*** Opening Extracted entries ***
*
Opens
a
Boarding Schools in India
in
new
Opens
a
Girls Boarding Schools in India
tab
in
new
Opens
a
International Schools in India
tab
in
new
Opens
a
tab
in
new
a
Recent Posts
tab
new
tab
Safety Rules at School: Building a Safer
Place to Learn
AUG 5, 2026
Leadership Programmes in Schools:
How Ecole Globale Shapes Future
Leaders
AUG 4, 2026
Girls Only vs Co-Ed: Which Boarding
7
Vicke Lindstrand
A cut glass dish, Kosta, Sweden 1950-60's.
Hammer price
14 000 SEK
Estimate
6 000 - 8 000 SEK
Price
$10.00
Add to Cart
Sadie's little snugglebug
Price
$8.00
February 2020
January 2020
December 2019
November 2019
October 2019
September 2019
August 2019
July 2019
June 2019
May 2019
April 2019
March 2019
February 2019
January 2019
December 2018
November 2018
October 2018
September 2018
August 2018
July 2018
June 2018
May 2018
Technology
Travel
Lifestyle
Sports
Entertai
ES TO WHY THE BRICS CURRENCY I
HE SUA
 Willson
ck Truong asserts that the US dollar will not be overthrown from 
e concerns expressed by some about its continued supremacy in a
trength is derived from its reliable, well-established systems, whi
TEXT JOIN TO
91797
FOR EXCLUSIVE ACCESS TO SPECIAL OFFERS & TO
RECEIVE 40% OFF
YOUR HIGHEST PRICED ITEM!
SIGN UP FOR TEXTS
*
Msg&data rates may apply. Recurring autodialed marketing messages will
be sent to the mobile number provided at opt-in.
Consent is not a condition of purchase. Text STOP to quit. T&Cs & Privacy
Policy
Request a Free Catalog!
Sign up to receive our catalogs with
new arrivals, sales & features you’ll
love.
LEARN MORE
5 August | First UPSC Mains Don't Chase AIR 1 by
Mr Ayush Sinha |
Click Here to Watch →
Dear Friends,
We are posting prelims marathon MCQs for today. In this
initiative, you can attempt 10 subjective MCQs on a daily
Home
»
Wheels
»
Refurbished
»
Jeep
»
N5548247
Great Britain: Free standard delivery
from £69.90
*** Closing Extracted entries ***
▸ Task brief:
In the lines above, find each one with "Boarding" and list it.

▸ Result:
Boarding Schools in India
Girls Boarding Schools in India
Girls Only vs Co-Ed: Which Boarding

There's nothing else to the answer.